China's 2026-2030 Space Roadmap: Mining Ice, Fueling Rockets, Shaping Global Rules
China's 2026-30 space plan marks a major shift in the global space race, placing bold emphasis on space mining, orbital data centers and expanded space tourism ambitions.
Central Planning Meets Space Strategy: A New Era for 2026-2030
Central planning has long stood at the heart of communist governance. At five-year intervals, state authorities set out national objectives, mapping priorities that may range from reducing infant mortality to boosting crop production. China, the world's largest communist-run state, has now unveiled its fifteenth five-year plan, outlining its ambitions for 2026-2030. Accompanied by a statement from the China Aerospace Science and Technology Corporation (CASC), the strategy places striking emphasis on the expansion of the country's space capabilities.
Among the most culturally resonant elements of the announcement is the Tiangong Kaiwu initiative — a space mining programme named after a seminal 17th-century Ming Dynasty encyclopedia. Often translated as "The Exploitation of the Works of Nature", the project centers on extracting water ice from extraterrestrial resources.
Why China Is Targeting Water in Space
While many Western ventures are targeting the return of rare metals such as platinum and palladium to Earth, China's approach prioritizes water. Beyond its obvious life-sustaining value, water can be separated into hydrogen and oxygen to create rocket fuel. Over the next five years, the focus will rest on feasibility studies and technological demonstrations, including robotic drilling systems and in-orbit processing, laying the groundwork for potential large-scale industrial mining in the foreseeable future.
Space Mining Strategy: Why Water Matters More Than Platinum
Strategic Priorities in the Tiangong Kaiwu Initiative
- Extraction of water ice from space resources
- Development of robotic drilling systems
- In-orbit processing technologies
- Long-term goal of industrial-scale space mining
Unlike Western rare-metal missions, China's water-first strategy reflects long-term sustainability and in-space refueling capability.
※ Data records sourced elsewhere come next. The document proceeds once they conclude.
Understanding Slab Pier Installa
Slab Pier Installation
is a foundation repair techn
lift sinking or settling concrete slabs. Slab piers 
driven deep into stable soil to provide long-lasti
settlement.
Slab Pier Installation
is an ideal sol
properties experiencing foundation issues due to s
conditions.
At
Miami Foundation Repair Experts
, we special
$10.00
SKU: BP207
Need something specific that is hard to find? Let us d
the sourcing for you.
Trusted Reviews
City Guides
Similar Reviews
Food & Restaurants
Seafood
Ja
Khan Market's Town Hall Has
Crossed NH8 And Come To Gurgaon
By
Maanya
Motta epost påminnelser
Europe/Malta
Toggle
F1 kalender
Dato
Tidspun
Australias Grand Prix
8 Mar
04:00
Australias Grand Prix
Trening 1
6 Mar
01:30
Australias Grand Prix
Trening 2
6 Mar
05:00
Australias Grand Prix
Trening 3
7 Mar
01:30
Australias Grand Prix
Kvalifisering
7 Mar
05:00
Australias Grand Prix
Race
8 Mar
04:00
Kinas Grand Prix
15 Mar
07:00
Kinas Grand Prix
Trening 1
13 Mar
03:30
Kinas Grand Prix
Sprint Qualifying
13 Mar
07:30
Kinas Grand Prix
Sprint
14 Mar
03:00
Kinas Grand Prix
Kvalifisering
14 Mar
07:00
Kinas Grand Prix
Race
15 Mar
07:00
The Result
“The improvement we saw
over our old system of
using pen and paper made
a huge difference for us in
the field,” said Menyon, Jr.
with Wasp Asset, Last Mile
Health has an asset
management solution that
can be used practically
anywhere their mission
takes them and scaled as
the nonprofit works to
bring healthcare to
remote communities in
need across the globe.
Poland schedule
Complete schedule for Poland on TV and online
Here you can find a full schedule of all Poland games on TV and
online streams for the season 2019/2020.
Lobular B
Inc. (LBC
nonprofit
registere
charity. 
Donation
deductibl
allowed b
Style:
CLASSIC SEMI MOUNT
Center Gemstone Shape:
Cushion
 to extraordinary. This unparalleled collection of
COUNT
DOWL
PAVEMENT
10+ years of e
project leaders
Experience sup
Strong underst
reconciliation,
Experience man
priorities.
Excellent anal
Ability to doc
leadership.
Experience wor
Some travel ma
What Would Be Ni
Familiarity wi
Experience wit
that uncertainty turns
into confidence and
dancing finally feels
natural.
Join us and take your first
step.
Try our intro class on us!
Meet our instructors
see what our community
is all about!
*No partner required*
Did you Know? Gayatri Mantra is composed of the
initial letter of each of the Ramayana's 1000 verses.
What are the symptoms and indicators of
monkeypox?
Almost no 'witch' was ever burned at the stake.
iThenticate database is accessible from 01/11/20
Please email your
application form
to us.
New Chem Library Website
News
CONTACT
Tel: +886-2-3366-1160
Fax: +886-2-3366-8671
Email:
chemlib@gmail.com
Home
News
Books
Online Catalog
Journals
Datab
Orbital Data Centers: Gigawatt-Level Space Digital Infrastructure
From a technical perspective, the most daring proposal within the plan may prove the hardest to realize. Considerable excitement surrounds the concept of placing data centers in orbit and the strategy explicitly references the construction of "gigawatt-level space digital infrastructure" as a central objective. Space does offer notable advantages over terrestrial facilities—near-continuous sunlight and freedom from competing urban power demands among them.
Yet one formidable obstacle remains unresolved: heat. Although space is often described as cold, its defining feature is vacuum. On Earth, data centers depend upon vast cooling systems that circulate air or water across processors, removing excess heat and preventing catastrophic failure. In orbit, such convective cooling is impossible. Even if air or liquid were circulated internally, there would be no external medium to disperse the heat.
The only viable solution would be to radiate waste energy away in the form of infrared light. In practical engineering terms, that would necessitate radiators spanning areas comparable to football pitches — hardware far beyond the lifting capacity of any existing launch system. As matters stand, the ambition appears less a near-term deliverable and more a bold technological statement.
Space Tourism: China's Rivalry with SpaceX Intensifies
Another clear front in the rivalry with SpaceX and its Western private-sector counterparts is space tourism. Chinese organizations may hold a structural advantage, as they operate their own space station — a facility that could, in time, function as an orbital "Hotel", much as SpaceX has transported private visitors to the International Space Station.
In the immediate term, however, China appears set to follow the same trajectory once taken by SpaceX and Blue Origin: suborbital flights carrying passengers beyond the Kármán line. On 12 January, CAS Space — a commercial offshoot of the Chinese Academy of Sciences — tested a tourist vehicle designed precisely for that purpose.
China's Role in Global Space Traffic Management
Perhaps the most ambiguous objective in the accompanying press release is the pledge to "strengthen China's role in shaping international regulations for space traffic management". As the world's second-largest economy, China is signaling its intention to play a greater part in setting the standards that will govern orbital operations. Whether that means creating parallel frameworks or working within existing Western-led systems remains uncertain.
Strategic Outlook: A Funded Commitment to Space Supremacy
Five-year plans transform ambition into funded commitment. At a time when American space science budgets face significant reductions, the contrast is striking. As China accelerates its technological ascent, domestic organizations will inevitably look to this roadmap for direction — and global competitors be wise to do the same.